Long-tailed Visual Recognition via Gaussian Clouded Logit Adjustment
- Mengke Li ,
- Yiu-ming Cheung ,
- Yang Lu
Abstract
Long-tailed data is still a big challenge for deep neural networks, even
though they have achieved great success on balanced data. We observe
that vanilla training on long-tailed data with cross-entropy loss makes
the instance-rich head classes severely squeeze the spatial distribution
of the tail classes, which leads to difficulty in classifying tail class
samples. Furthermore, the original cross-entropy loss can only propagate
gradient short-lively because the gradient in softmax form rapidly
approaches zero as the logit difference increases. This phenomenon is
called softmax saturation. It is unfavorable for training on balanced
data, but can be utilized to adjust the validity of the samples in
long-tailed data, thereby solving the distorted embedding space of
long-tailed problems.
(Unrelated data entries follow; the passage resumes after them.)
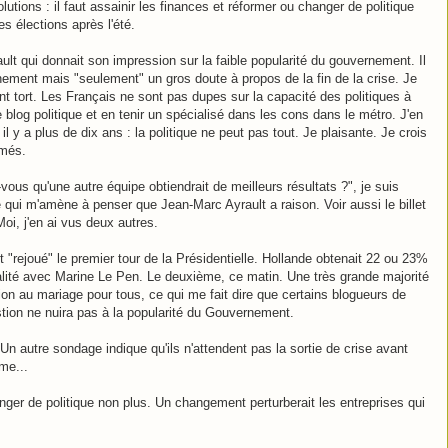
utions : il faut assainir les finances et réformer ou changer de politique
s élections après l'été.
ult qui donnait son impression sur la faible popularité du gouvernement. Il
ernement mais "seulement" un gros doute à propos de la fin de la crise. Je
nt tort. Les Français ne sont pas dupes sur la capacité des politiques à
le blog politique et en tenir un spécialisé dans les cons dans le métro. J'en
 y a plus de dix ans : la politique ne peut pas tout. Je plaisante. Je crois
imés.
vous qu'une autre équipe obtiendrait de meilleurs résultats ?", je suis
 qui m'amène à penser que Jean-Marc Ayrault a raison. Voir aussi le billet
Moi, j'en ai vus deux autres.
nt "rejoué" le premier tour de la Présidentielle. Hollande obtenait 22 ou 23%
égalité avec Marine Le Pen. Le deuxième, ce matin. Une très grande majorité
on au mariage pour tous, ce qui me fait dire que certains blogueurs de
stion ne nuira pas à la popularité du Gouvernement.
n autre sondage indique qu'ils n'attendent pas la sortie de crise avant
me...
ger de politique non plus. Un changement perturberait les entreprises qui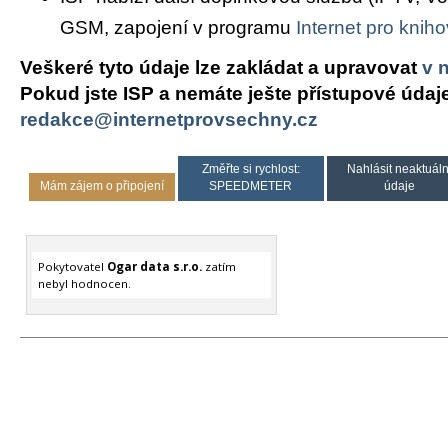
GSM, zapojení v programu
Internet pro knih
Veškeré tyto údaje lze zakládat a upravovat
v 
Pokud jste ISP a nemáte ješte přístupové údaj
redakce@internetprovsechny.cz
Změřte si rychlost:
Nahlásit neaktuáln
Mám zájem o připojení
SPEEDMETER
údaje
Pokytovatel
Ogar data s.r.o.
zatím
nebyl hodnocen.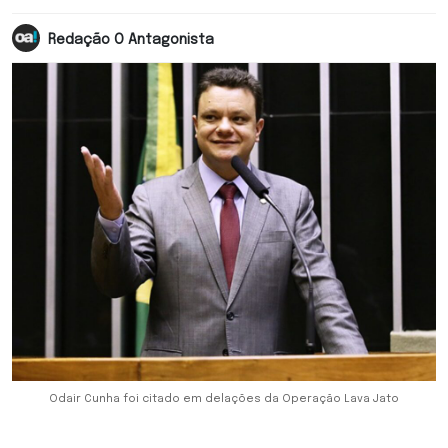
Redação O Antagonista
Odair Cunha foi citado em delações da Operação Lava Jato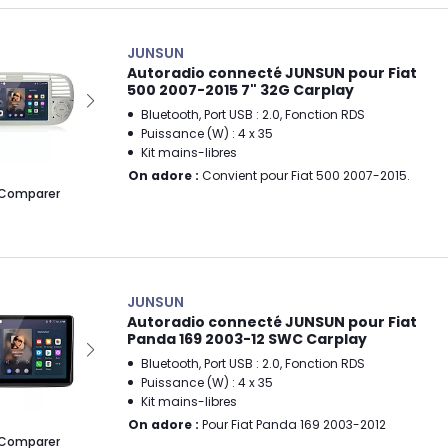
JUNSUN
Autoradio connecté JUNSUN pour Fiat
500 2007-2015 7" 32G Carplay
Bluetooth, Port USB : 2.0, Fonction RDS
Puissance (W) : 4 x 35
Kit mains-libres
On adore :
Convient pour Fiat 500 2007-2015.
Comparer
JUNSUN
Autoradio connecté JUNSUN pour Fiat
Panda 169 2003-12 SWC Carplay
Bluetooth, Port USB : 2.0, Fonction RDS
Puissance (W) : 4 x 35
Kit mains-libres
On adore :
Pour Fiat Panda 169 2003-2012
Comparer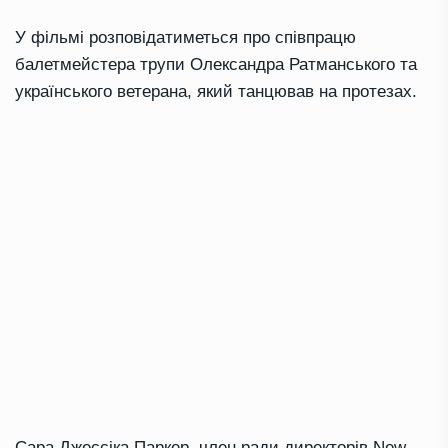
У фільмі розповідатиметься про співпрацю
балетмейстера трупи Олександра Ратманського та
українського ветерана, який танцював на протезах.
Сара Джессіка Паркер, член ради директорів New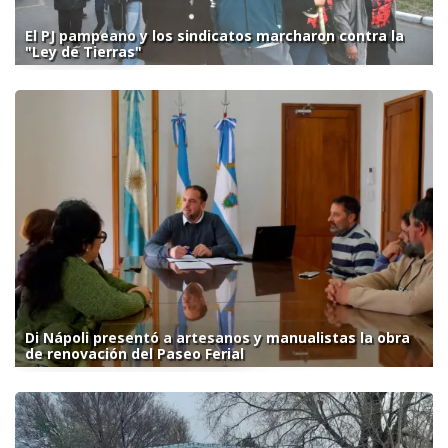
El PJ pampeano y los sindicatos marcharon contra la
"Ley de Tierras"
Di Nápoli presentó a artesanos y manualistas la obra
de renovación del Paseo Ferial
To this end, this paper therefore proposes the
Gaussian clouded logit adjustment by Gaussian perturbing different class
logits with varied amplitude. We define the amplitude of perturbation as
cloud size and set relatively large cloud sizes to tail classes. The
large cloud size can reduce the softmax saturation and thereby making
tail class samples more active as well as enlarging the embedding space.
To alleviate the bias in the classifier, we accordingly propose the
class-based effective number sampling strategy with classifier
re-training. Extensive experiments on benchmark datasets validate the
superior performance of the proposed method.